Press release: Self-driving cars a step closer in cities
Results from European MAVEN project prove the benefits of autonomous vehicles
Eindhoven, 6 June 2019 – Dynniq presented results from the European MAVEN project during today’s ITS European Congress 2019 in Eindhoven. The conclusions prove that the expected benefits of autonomous vehicles, when it comes to safety, traffic flow and sustainability, can actually be realised. The obstacles for introducing self-driving vehicles in urban environments have thus been reduced.
Improving safety and efficiency in traffic
Dynniq is the project coordinator for a European consortium that spent the past 3 years working on the project – thanks to subsidies from the Horizon 2020 Research and Innovation Framework Programme – under assignment from the European Commission. Robbin Blokpoel from Dynniq: “Our aim was to make traffic flow safer and more efficient by using new possibilities offered by autonomous vehicles. There are still question marks about whether autonomous vehicles could cause extra problems in cities. However, by improving communication between individual vehicles and between vehicles and the roadside, obstacles for safely and efficiently integrating self-driving cars into urban traffic have now been eliminated.”
Symbiosis between traffic management and autonomous vehicles
Intersections can be used a lot more efficiently by creating symbiosis between vehicles and infrastructure. When approaching an intersection, vehicles are offered advice about their speed and driving lane, so they can pass the intersection without having to stop. The vehicle then returns information about whether the advice has been followed, and the traffic lights use this info to control flow at the intersection. Blokpoel: “Our system has been successfully tested in real traffic situations on several occasions, including in Helmond.”
An effective green wave and 15% reduction in CO2 emissions
Besides tests in real-life traffic situations, the MAVEN project also involved simulations that investigated impact on the city as a whole. The following results were achieved when all vehicles were autonomous: average queuing time was reduced by 39% by splitting traffic into bunches. Symbiosis between traffic lights and vehicles reduced lost time by 27%. A green wave can be created if the system is used over several intersections, which is a lot more effective than a traditional green wave because vehicles communicate with each other. In this case, average waiting times are reduced by 73%, lost time is reduced by 47% and CO2 emissions are reduced by 15%.

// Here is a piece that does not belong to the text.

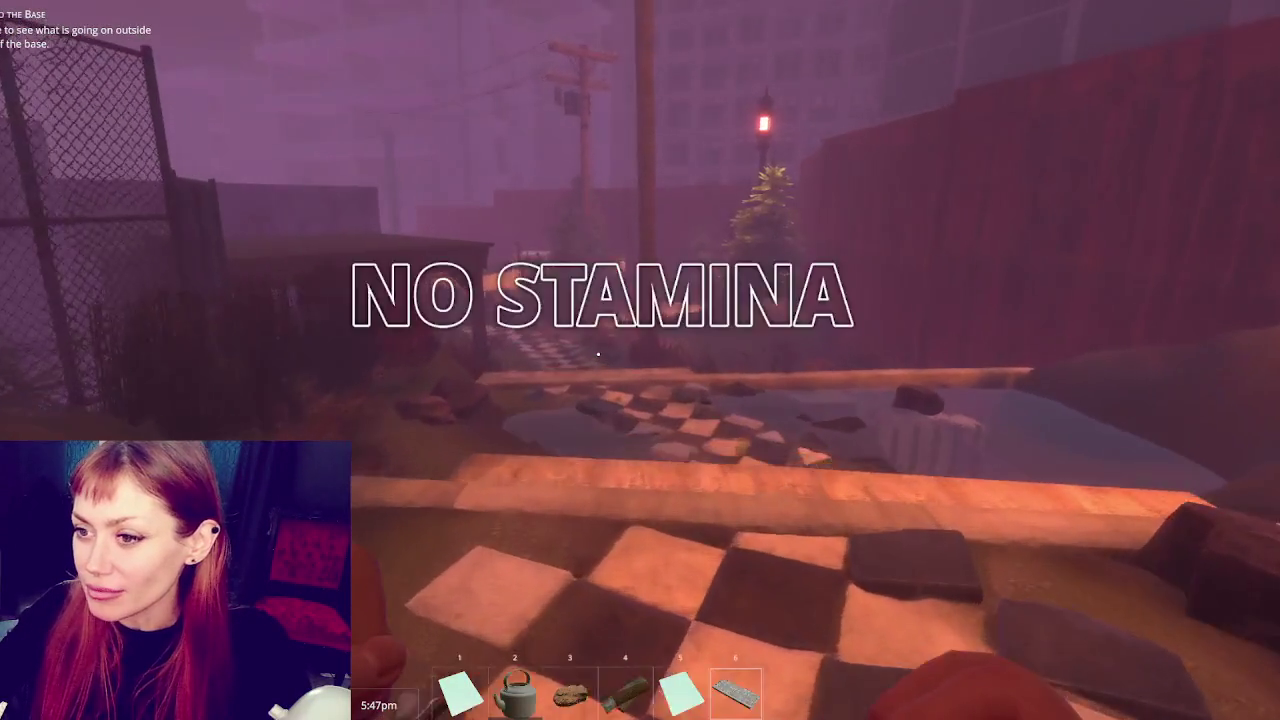
{"action": "key", "text": "w"}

Accelerated introduction of self-driving vehicles
“The faster that self-driving vehicles are introduced, the sooner we can reap the benefits”, says Blokpoel. “We have also developed a roadmap for the introduction of automated traffic. This will help road authorities to understand future changes in their role and their traffic management activities. As far as industry is concerned, a framework is now available for developing software that is needed to quickly take the next step.”